Antineutrophil cytoplasmic antibodies (ANCA) are a group of autoantibodies first associated with Wegener's granulomatosis (WG). In autoimmune liver diseases, ANCA have been described recently in patients with primary biliary cirrhosis (PBC), autoimmune hepatitis (AIH) and primary sclerosing cholangitis (PSC). Controversy exists about the prevalence and specificity of ANCA in patients with autoimmune liver diseases. The purpose of this study was first to assess the prevalence of antineutrophil antibodies in patients with primary biliary cirrhosis and second to identify possible target antigens of antineutrophil antibodies. Sera from 33 patients with PBC, 75 patients with AIH, 16 patients with PSC, 90 control sera (chronic hepatitis B, chronic hepatitis C, alcoholic liver cirrhosis, systemic lupus erythematosus) and sera from healthy blood donors were enrolled in the present study. ANA and ANCA were detected using standard protocols, antibodies against the nuclear antigen SP100 were detected by ELISA with recombinant antigen, antibodies against neutrophil alpha-granules were detected by ELISA. P-ANCA were found in two of 33 PBC sera, both patients presented with PBC/AIH overlap syndrome. In six of 33 (18%) PBC sera a nuclear dot like immunofluorescence pattern (antineutrophil nuclear antibodies, ANNA) was observed. These dots were small in size and located all over the nucleus, the anti-SP100 fluorescence. This result was confirmed by IFT on HEp-2 cells and by ELISA. High tier antibodies against SP100 were found to be specific for patients with PBC. Comparing the IFT results on HEp-2 cells and human neutrophils, we found an excellent correlation (Spearman's rank correlation coefficient = 0.968, P < 0.001). ANCA were detected in AIH type-1 (75%), SLA-positive AIH (36%) and PSC (63%). AIH type-2 was found to be ANCA negative. All PSC contained no antibodies against neutrophil alpha-granules.
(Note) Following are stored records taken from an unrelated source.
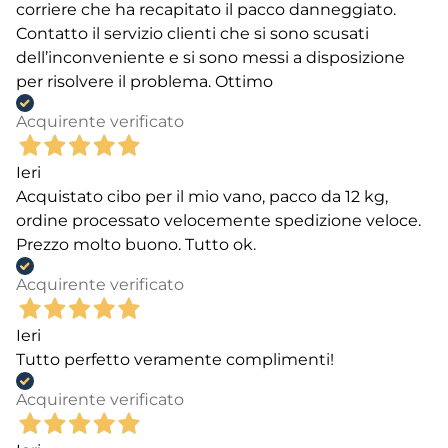
corriere che ha recapitato il pacco danneggiato.
Contatto il servizio clienti che si sono scusati
dell’inconveniente e si sono messi a disposizione
per risolvere il problema. Ottimo
Acquirente verificato
Ieri
Acquistato cibo per il mio vano, pacco da 12 kg,
ordine processato velocemente spedizione veloce.
Prezzo molto buono. Tutto ok.
Acquirente verificato
Ieri
Tutto perfetto veramente complimenti!
Acquirente verificato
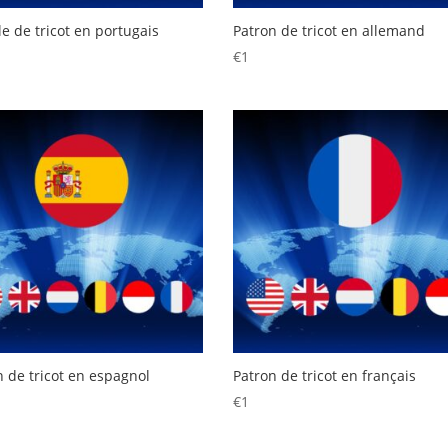
e de tricot en portugais
Patron de tricot en allemand
€
1
n de tricot en espagnol
Patron de tricot en français
€
1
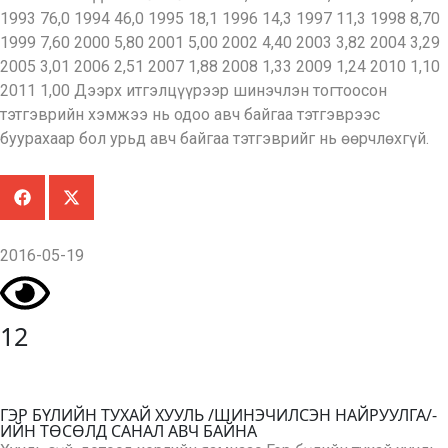
1993 76,0 1994 46,0 1995 18,1 1996 14,3 1997 11,3 1998 8,70
1999 7,60 2000 5,80 2001 5,00 2002 4,40 2003 3,82 2004 3,29
2005 3,01 2006 2,51 2007 1,88 2008 1,33 2009 1,24 2010 1,10
2011 1,00 Дээрх итгэлцүүрээр шинэчлэн тогтоосон
тэтгэврийн хэмжээ нь одоо авч байгаа тэтгэврээс
буурахаар бол урьд авч байгаа тэтгэврийг нь өөрчлөхгүй.
2016-05-19
12
ГЭР БҮЛИЙН ТУХАЙ ХУУЛЬ /ШИНЭЧИЛСЭН НАЙРУУЛГА/-
ИЙН ТӨСӨЛД САНАЛ АВЧ БАЙНА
Our results show: 1. P-ANCA in patients with PBC indicate a PBC/AIH overlap syndrome; 2. ANNA in patients with PBC are mostly directed against SP100; 3. neutrophil granule components are not the ANCA specific antigens in patients with PSC.

摘要

抗中性粒细胞胞浆抗体(ANCA)是一组最初与韦格纳肉芽肿病(WG)相关的自身抗体。在自身免疫性肝病中,最近在原发性胆汁性肝硬化(PBC)、自身免疫性肝炎(AIH)和原发性硬化性胆管炎(PSC)患者中发现了ANCA。自身免疫性肝病患者中ANCA的患病率和特异性存在争议。本研究的目的首先是评估原发性胆汁性肝硬化患者抗中性粒细胞抗体的患病率,其次是确定抗中性粒细胞抗体可能的靶抗原。本研究纳入了33例PBC患者、75例AIH患者、16例PSC患者的血清、90份对照血清(慢性乙型肝炎、慢性丙型肝炎、酒精性肝硬化、系统性红斑狼疮)以及健康献血者的血清。采用标准方案检测ANA和ANCA,用重组抗原通过ELISA检测抗核抗原SP100的抗体,用ELISA检测抗中性粒细胞α颗粒的抗体。在33份PBC血清中有2份检测到P-ANCA,这两名患者均表现为PBC/AIH重叠综合征。在33份(18%)PBC血清中有6份观察到核点状免疫荧光模式(抗中性粒细胞核抗体,ANNA)。这些点体积小,遍布细胞核,即抗SP100荧光。这一结果通过HEp-2细胞上的间接免疫荧光试验(IFT)和ELISA得到证实。发现针对SP100的高滴度抗体对PBC患者具有特异性。比较HEp-2细胞和人中性粒细胞上的IFT结果,我们发现两者具有极好的相关性(斯皮尔曼等级相关系数=0.968,P<0.001)。在1型AIH(75%)、SLA阳性的AIH(36%)和PSC(63%)中检测到ANCA。发现2型AIH为ANCA阴性。所有PSC患者均未检测到抗中性粒细胞α颗粒的抗体。我们的结果表明:1. PBC患者中的P-ANCA提示PBC/AIH重叠综合征;2. PBC患者中的ANNA大多针对SP100;3. 中性粒细胞颗粒成分不是PSC患者ANCA的特异性抗原。